* [THE PROBLEM]:
Pick out each line in these entries that contains the string "evenodd".

* [SUPPLIED RECORDS]:
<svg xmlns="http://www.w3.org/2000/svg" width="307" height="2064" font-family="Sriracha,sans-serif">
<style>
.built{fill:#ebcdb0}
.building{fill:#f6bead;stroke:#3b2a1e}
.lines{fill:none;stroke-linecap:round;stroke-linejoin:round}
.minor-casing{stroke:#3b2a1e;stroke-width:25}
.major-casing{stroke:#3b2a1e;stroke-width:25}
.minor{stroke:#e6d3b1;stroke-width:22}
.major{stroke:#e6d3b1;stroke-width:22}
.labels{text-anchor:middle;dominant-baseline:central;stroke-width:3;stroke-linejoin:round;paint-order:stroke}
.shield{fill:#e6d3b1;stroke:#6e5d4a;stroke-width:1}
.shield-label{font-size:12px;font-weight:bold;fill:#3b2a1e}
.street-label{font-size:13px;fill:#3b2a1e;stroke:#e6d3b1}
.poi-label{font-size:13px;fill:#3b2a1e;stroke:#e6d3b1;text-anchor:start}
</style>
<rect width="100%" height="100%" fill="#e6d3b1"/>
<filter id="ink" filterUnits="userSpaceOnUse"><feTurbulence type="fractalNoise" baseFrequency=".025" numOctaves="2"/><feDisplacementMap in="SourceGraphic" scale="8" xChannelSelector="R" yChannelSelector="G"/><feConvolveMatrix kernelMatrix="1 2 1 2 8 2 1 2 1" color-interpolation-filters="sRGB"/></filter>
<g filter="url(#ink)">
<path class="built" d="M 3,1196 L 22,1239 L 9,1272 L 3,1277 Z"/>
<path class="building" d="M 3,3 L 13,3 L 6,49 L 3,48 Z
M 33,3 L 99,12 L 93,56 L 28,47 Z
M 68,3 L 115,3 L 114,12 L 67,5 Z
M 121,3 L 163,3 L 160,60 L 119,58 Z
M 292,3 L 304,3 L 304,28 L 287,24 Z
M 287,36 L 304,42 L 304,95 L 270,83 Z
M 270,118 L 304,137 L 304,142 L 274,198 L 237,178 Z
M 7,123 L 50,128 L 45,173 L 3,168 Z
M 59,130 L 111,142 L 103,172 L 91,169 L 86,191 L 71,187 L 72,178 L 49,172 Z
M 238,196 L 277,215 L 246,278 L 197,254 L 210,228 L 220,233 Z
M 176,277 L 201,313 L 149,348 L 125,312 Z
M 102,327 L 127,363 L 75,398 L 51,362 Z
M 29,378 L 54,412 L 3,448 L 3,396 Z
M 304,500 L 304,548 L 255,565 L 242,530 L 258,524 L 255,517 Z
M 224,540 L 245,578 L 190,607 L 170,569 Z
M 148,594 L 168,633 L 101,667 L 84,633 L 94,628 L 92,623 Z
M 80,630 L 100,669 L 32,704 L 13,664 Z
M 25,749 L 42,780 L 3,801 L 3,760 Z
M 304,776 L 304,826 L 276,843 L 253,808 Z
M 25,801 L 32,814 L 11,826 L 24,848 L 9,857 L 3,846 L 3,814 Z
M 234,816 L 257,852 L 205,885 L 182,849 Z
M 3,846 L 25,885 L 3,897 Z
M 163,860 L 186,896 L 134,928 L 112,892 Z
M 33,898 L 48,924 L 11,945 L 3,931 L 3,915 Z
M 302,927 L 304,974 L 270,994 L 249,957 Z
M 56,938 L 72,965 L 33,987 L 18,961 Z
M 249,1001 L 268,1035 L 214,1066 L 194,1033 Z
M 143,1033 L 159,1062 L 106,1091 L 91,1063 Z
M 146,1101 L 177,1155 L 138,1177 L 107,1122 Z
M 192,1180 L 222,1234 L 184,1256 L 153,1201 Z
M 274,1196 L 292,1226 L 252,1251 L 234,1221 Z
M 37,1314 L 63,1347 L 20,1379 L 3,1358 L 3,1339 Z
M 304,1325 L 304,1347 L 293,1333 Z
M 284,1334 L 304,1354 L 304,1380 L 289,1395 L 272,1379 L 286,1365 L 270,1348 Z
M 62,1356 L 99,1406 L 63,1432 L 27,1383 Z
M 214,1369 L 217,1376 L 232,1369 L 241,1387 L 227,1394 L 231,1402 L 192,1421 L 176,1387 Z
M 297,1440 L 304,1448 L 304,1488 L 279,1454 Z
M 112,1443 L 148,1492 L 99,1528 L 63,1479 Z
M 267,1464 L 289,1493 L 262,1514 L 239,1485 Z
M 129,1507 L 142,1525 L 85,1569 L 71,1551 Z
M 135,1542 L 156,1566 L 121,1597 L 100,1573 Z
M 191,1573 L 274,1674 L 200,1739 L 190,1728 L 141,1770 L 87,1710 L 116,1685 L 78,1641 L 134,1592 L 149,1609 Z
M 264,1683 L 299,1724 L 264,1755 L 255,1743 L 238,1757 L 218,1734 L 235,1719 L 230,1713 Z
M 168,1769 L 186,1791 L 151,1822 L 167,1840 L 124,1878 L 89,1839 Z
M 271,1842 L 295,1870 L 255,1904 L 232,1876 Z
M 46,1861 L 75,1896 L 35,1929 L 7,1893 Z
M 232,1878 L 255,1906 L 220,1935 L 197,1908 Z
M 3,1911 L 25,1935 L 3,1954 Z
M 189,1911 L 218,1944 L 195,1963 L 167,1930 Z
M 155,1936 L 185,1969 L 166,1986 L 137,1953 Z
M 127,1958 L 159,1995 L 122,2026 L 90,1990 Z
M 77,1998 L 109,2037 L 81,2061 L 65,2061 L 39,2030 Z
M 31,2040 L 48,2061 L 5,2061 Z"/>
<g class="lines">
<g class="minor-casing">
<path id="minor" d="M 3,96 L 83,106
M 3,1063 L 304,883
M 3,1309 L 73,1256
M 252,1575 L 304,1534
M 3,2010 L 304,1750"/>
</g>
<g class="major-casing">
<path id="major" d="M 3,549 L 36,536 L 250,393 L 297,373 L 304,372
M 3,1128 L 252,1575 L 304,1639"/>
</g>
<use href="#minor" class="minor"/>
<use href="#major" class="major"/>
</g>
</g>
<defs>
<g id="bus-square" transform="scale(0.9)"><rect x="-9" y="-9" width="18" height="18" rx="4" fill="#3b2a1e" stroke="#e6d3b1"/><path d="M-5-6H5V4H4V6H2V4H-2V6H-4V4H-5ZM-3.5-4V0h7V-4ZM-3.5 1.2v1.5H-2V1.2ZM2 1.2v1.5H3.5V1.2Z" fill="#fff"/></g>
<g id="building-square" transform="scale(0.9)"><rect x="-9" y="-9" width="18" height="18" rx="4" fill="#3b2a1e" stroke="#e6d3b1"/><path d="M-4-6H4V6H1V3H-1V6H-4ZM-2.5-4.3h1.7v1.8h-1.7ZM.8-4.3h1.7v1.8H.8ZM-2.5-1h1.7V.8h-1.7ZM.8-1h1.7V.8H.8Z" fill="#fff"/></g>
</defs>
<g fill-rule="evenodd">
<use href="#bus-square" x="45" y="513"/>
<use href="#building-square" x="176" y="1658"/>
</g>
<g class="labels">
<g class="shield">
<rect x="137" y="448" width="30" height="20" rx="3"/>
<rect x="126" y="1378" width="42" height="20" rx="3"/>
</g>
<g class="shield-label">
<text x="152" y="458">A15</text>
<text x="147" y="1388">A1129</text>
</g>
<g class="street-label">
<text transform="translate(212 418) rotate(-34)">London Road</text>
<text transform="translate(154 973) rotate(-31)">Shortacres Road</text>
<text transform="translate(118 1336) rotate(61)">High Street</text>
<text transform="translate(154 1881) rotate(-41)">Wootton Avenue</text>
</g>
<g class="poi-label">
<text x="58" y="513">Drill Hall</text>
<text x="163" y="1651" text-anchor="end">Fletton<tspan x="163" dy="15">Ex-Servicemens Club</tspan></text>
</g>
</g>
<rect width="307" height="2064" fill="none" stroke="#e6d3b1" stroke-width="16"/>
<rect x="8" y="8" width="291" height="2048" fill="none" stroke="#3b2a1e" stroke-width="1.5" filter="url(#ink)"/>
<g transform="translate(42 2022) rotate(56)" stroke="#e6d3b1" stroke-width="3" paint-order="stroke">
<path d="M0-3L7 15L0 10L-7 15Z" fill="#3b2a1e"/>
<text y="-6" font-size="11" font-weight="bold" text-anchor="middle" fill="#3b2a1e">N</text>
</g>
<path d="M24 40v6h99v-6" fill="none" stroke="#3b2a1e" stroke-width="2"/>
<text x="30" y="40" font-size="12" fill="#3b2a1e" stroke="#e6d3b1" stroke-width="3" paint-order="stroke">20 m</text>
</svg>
---
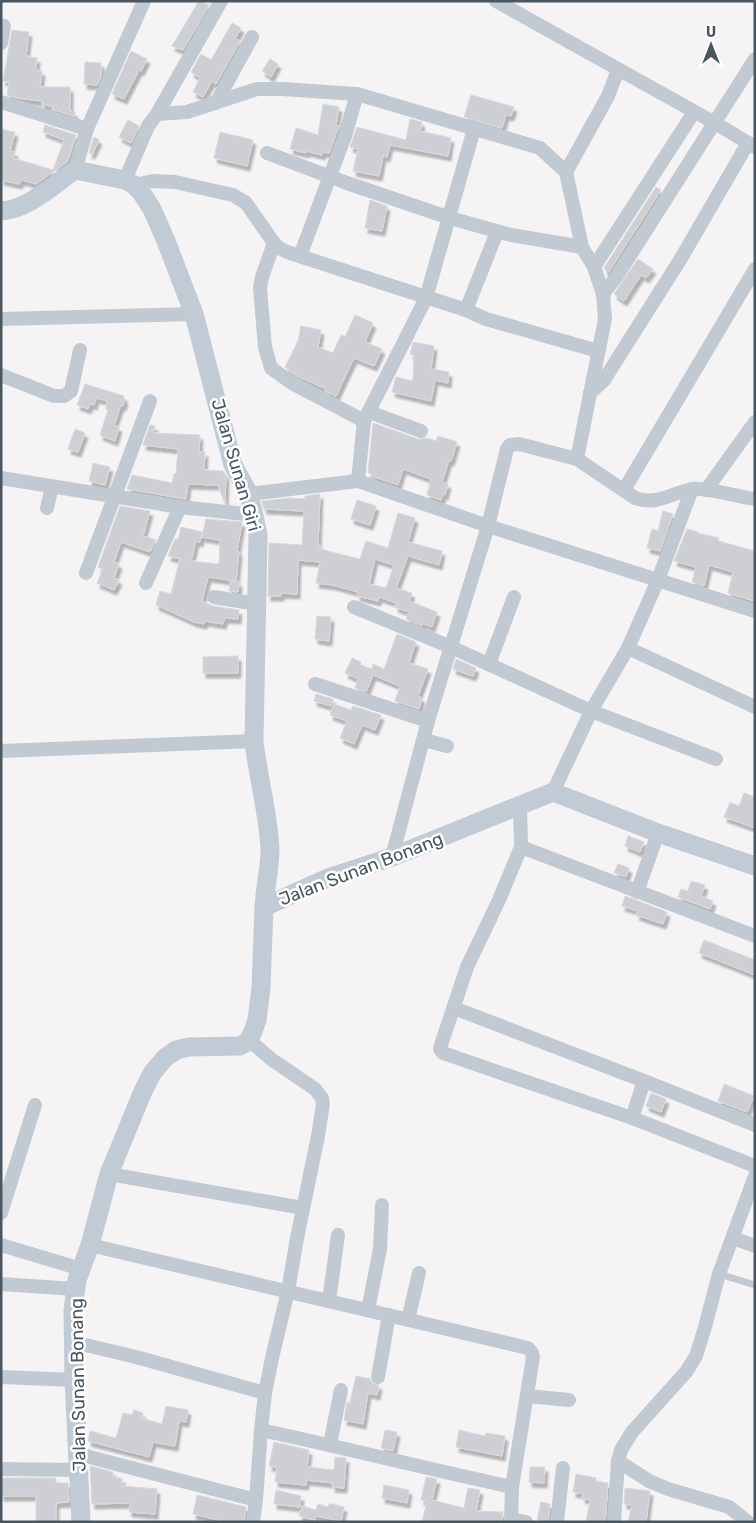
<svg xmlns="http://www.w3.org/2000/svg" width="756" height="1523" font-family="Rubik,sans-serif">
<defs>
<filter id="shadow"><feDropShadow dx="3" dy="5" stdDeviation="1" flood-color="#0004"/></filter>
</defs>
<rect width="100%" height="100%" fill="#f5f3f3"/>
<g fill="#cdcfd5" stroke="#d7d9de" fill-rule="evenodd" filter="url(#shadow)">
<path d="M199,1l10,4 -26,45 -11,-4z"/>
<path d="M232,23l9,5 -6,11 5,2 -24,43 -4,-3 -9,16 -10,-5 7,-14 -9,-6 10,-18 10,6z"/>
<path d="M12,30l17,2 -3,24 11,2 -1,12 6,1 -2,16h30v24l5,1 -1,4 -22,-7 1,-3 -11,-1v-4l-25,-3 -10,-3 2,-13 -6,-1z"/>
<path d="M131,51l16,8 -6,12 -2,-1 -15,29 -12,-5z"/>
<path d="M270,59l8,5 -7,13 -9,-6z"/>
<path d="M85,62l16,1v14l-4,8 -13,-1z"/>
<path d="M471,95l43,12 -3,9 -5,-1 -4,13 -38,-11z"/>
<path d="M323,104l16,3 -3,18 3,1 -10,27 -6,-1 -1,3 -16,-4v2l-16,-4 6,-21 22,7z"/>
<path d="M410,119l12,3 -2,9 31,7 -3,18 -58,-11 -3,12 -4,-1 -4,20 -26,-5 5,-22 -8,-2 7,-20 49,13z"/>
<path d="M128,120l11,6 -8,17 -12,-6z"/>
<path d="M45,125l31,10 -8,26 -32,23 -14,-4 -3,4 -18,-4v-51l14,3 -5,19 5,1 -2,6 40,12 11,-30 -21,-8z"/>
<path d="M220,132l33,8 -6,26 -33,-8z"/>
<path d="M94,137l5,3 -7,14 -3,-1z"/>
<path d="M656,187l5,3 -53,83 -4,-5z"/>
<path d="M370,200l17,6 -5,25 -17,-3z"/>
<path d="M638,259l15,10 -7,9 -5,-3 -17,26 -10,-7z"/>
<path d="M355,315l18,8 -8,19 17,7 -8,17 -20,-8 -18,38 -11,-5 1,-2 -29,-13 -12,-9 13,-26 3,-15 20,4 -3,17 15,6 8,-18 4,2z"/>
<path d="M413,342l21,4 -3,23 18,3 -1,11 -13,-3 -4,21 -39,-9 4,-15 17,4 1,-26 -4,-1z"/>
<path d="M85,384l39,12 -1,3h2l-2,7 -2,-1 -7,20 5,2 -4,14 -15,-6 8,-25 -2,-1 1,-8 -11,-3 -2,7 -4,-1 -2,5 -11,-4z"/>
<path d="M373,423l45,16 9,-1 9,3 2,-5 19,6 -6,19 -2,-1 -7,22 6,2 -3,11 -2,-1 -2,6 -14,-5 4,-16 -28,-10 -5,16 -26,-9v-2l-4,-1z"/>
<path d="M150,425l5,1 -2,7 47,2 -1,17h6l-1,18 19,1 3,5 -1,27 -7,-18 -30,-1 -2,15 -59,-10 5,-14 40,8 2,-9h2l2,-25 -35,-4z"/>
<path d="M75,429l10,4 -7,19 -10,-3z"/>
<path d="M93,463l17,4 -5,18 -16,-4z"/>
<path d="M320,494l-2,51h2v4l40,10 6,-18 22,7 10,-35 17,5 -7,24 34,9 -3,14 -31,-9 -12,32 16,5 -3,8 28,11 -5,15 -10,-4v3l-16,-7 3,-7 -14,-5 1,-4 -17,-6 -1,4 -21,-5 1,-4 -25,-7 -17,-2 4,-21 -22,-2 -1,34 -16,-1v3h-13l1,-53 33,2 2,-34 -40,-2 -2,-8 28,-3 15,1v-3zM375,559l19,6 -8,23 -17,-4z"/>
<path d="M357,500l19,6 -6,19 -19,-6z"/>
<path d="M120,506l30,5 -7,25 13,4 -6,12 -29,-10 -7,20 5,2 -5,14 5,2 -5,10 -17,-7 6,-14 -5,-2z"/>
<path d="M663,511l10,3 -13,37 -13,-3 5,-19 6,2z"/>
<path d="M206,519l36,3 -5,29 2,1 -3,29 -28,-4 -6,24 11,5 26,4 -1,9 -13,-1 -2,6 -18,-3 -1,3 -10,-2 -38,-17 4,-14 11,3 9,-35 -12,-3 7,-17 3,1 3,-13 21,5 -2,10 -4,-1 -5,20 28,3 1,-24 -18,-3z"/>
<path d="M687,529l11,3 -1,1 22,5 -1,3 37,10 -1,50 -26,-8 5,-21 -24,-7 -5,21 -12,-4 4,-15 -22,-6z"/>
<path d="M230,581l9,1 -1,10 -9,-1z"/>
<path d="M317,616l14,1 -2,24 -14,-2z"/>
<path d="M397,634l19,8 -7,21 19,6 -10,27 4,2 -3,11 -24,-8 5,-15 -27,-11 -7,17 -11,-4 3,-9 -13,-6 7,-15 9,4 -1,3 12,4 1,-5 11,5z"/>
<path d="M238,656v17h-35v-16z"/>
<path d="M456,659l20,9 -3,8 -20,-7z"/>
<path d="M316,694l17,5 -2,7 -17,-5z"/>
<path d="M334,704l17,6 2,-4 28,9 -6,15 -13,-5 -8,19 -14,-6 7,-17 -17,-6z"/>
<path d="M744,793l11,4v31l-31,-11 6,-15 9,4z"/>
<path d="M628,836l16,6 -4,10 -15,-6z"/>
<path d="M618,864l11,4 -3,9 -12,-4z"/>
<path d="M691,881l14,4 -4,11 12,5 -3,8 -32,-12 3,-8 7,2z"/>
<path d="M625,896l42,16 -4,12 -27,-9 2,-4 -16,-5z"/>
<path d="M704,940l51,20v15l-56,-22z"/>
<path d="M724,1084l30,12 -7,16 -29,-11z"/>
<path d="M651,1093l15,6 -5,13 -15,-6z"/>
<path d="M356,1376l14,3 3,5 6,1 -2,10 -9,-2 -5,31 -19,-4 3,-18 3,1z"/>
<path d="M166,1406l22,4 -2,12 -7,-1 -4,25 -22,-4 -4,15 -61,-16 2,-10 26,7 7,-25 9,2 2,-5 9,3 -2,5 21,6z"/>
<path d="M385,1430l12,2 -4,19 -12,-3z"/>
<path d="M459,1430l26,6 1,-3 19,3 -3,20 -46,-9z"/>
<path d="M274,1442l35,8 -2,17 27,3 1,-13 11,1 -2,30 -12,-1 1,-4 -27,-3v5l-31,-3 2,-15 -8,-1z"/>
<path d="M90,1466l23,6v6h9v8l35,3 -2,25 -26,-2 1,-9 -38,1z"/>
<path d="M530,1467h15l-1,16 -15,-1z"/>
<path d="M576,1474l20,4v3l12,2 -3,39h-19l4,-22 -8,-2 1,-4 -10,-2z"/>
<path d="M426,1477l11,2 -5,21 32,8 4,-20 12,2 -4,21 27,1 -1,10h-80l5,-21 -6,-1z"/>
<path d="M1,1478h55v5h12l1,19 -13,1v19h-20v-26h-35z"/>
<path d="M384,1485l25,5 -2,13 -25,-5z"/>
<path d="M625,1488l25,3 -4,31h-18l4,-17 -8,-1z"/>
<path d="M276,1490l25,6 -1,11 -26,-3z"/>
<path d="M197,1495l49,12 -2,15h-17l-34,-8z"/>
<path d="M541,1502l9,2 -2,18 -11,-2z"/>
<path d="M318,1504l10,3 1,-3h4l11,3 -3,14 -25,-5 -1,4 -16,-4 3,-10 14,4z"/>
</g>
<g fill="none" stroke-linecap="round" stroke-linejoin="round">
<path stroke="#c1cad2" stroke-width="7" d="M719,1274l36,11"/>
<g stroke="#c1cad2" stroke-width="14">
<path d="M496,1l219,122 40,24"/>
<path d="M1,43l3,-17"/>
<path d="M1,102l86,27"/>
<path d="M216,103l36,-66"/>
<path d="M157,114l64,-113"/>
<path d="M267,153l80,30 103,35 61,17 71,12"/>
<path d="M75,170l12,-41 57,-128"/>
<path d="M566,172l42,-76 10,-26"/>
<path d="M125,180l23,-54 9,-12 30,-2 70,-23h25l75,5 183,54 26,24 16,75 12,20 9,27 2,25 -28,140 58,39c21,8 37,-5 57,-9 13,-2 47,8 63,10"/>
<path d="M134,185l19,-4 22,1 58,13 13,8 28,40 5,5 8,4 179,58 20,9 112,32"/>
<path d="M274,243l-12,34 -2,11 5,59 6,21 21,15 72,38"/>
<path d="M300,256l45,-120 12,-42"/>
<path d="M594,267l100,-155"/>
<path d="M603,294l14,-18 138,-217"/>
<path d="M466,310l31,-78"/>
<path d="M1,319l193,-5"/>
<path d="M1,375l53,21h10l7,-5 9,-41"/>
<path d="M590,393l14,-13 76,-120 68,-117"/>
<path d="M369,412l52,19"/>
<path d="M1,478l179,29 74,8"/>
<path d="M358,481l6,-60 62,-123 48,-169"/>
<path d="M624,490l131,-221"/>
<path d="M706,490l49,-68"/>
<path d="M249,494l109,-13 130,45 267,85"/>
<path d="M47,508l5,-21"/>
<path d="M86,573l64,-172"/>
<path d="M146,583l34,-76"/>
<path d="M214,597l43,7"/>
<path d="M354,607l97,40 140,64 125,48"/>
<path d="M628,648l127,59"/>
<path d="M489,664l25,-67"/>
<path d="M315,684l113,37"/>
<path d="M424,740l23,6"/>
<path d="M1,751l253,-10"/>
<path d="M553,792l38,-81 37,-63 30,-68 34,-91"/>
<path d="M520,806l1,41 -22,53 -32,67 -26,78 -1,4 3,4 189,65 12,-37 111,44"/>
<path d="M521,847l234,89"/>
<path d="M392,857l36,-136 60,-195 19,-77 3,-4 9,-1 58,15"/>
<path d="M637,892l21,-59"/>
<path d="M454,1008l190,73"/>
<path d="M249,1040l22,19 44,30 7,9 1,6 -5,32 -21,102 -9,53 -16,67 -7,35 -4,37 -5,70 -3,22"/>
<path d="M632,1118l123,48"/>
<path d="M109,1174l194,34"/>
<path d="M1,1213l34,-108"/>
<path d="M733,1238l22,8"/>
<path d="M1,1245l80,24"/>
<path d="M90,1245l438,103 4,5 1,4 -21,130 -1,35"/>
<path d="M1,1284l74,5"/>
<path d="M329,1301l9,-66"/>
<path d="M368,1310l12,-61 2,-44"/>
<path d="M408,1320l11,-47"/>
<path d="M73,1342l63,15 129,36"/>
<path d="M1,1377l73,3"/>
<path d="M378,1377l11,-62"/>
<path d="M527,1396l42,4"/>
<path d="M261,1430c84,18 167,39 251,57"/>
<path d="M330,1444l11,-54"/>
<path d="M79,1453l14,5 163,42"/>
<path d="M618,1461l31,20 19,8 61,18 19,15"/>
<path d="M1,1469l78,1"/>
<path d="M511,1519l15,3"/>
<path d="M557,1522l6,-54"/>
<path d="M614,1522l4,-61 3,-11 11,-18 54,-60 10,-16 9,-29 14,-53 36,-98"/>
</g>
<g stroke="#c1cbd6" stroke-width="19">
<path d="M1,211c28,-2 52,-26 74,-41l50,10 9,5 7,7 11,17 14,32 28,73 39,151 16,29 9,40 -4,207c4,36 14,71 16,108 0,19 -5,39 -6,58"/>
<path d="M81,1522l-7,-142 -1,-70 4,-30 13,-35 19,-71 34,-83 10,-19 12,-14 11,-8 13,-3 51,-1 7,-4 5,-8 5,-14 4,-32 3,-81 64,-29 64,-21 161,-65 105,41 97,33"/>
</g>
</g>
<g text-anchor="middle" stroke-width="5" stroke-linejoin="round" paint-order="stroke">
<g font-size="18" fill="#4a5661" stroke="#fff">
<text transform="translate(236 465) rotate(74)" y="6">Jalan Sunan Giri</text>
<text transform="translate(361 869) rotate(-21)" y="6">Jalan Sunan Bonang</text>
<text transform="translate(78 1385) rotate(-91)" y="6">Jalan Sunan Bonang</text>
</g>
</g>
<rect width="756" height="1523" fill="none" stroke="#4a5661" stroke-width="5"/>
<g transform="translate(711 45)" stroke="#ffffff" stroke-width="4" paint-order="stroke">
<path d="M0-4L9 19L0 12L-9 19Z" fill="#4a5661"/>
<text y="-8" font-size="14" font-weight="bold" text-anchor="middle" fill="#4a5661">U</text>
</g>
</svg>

* [OUTPUT FOR THIS EXERCISE]:
<g fill-rule="evenodd">
<g fill="#cdcfd5" stroke="#d7d9de" fill-rule="evenodd" filter="url(#shadow)">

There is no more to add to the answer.